TASK STATEMENT: All entries below are to be set down again exactly as given.

(Excerpts from a dataset)

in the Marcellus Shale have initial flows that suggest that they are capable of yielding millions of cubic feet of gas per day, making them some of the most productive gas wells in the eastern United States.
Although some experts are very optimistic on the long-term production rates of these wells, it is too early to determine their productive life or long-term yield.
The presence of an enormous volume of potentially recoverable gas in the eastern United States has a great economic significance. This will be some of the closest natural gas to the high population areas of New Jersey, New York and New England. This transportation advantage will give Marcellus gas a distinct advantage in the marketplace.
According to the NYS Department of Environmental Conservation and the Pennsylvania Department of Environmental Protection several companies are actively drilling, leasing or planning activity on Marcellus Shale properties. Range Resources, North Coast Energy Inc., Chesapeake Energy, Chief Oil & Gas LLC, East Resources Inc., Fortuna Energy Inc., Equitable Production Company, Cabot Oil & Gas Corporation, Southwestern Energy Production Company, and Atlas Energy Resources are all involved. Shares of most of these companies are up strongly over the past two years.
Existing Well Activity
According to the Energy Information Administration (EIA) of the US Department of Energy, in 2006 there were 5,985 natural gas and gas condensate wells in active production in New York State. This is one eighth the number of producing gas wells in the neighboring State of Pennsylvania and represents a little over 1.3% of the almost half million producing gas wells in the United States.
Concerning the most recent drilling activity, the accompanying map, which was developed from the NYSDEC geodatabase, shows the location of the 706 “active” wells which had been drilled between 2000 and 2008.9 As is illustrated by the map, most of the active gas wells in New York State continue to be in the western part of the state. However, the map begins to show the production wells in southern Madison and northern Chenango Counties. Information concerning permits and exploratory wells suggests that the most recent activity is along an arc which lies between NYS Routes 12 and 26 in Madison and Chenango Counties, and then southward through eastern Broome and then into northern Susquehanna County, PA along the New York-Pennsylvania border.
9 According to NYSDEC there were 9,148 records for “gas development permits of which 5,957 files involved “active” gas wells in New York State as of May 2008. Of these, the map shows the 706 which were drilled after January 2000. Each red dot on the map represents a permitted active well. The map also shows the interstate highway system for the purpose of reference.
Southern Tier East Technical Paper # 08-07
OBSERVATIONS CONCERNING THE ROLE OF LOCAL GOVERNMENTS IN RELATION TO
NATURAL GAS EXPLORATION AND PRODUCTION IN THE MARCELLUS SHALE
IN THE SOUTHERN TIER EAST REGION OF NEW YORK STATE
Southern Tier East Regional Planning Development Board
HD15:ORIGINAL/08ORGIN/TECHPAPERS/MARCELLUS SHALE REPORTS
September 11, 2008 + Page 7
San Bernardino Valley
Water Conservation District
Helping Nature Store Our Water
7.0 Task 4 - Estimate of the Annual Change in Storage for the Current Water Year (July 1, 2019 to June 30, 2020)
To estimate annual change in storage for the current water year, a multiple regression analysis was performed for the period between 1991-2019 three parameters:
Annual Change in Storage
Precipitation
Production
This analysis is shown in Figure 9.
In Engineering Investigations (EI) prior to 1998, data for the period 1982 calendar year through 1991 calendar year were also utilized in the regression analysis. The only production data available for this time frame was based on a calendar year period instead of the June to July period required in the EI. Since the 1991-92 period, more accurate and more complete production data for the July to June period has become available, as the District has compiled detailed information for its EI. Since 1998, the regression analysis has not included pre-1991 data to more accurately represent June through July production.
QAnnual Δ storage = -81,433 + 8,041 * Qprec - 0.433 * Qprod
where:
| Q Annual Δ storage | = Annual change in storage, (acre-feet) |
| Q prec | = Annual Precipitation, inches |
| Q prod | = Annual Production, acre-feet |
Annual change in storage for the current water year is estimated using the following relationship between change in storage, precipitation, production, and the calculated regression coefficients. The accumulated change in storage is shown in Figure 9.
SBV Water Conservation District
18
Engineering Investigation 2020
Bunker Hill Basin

SOLUTION TO THIS TASK:
in the Marcellus Shale have initial flows that suggest that they are capable of yielding millions of cubic feet of gas per day, making them some of the most productive gas wells in the eastern United States.
Although some experts are very optimistic on the long-term production rates of these wells, it is too early to determine their productive life or long-term yield.
The presence of an enormous volume of potentially recoverable gas in the eastern United States has a great economic significance. This will be some of the closest natural gas to the high population areas of New Jersey, New York and New England. This transportation advantage will give Marcellus gas a distinct advantage in the marketplace.
According to the NYS Department of Environmental Conservation and the Pennsylvania Department of Environmental Protection several companies are actively drilling, leasing or planning activity on Marcellus Shale properties. Range Resources, North Coast Energy Inc., Chesapeake Energy, Chief Oil & Gas LLC, East Resources Inc., Fortuna Energy Inc., Equitable Production Company, Cabot Oil & Gas Corporation, Southwestern Energy Production Company, and Atlas Energy Resources are all involved. Shares of most of these companies are up strongly over the past two years.
Existing Well Activity
According to the Energy Information Administration (EIA) of the US Department of Energy, in 2006 there were 5,985 natural gas and gas condensate wells in active production in New York State. This is one eighth the number of producing gas wells in the neighboring State of Pennsylvania and represents a little over 1.3% of the almost half million producing gas wells in the United States.
Concerning the most recent drilling activity, the accompanying map, which was developed from the NYSDEC geodatabase, shows the location of the 706 “active” wells which had been drilled between 2000 and 2008.9 As is illustrated by the map, most of the active gas wells in New York State continue to be in the western part of the state. However, the map begins to show the production wells in southern Madison and northern Chenango Counties. Information concerning permits and exploratory wells suggests that the most recent activity is along an arc which lies between NYS Routes 12 and 26 in Madison and Chenango Counties, and then southward through eastern Broome and then into northern Susquehanna County, PA along the New York-Pennsylvania border.
9 According to NYSDEC there were 9,148 records for “gas development permits of which 5,957 files involved “active” gas wells in New York State as of May 2008. Of these, the map shows the 706 which were drilled after January 2000. Each red dot on the map represents a permitted active well. The map also shows the interstate highway system for the purpose of reference.
Southern Tier East Technical Paper # 08-07
OBSERVATIONS CONCERNING THE ROLE OF LOCAL GOVERNMENTS IN RELATION TO
NATURAL GAS EXPLORATION AND PRODUCTION IN THE MARCELLUS SHALE
IN THE SOUTHERN TIER EAST REGION OF NEW YORK STATE
Southern Tier East Regional Planning Development Board
HD15:ORIGINAL/08ORGIN/TECHPAPERS/MARCELLUS SHALE REPORTS
September 11, 2008 + Page 7
San Bernardino Valley
Water Conservation District
Helping Nature Store Our Water
7.0 Task 4 - Estimate of the Annual Change in Storage for the Current Water Year (July 1, 2019 to June 30, 2020)
To estimate annual change in storage for the current water year, a multiple regression analysis was performed for the period between 1991-2019 three parameters:
Annual Change in Storage
Precipitation
Production
This analysis is shown in Figure 9.
In Engineering Investigations (EI) prior to 1998, data for the period 1982 calendar year through 1991 calendar year were also utilized in the regression analysis. The only production data available for this time frame was based on a calendar year period instead of the June to July period required in the EI. Since the 1991-92 period, more accurate and more complete production data for the July to June period has become available, as the District has compiled detailed information for its EI. Since 1998, the regression analysis has not included pre-1991 data to more accurately represent June through July production.
QAnnual Δ storage = -81,433 + 8,041 * Qprec - 0.433 * Qprod
where:
| Q Annual Δ storage | = Annual change in storage, (acre-feet) |
| Q prec | = Annual Precipitation, inches |
| Q prod | = Annual Production, acre-feet |
Annual change in storage for the current water year is estimated using the following relationship between change in storage, precipitation, production, and the calculated regression coefficients. The accumulated change in storage is shown in Figure 9.
SBV Water Conservation District
18
Engineering Investigation 2020
Bunker Hill Basin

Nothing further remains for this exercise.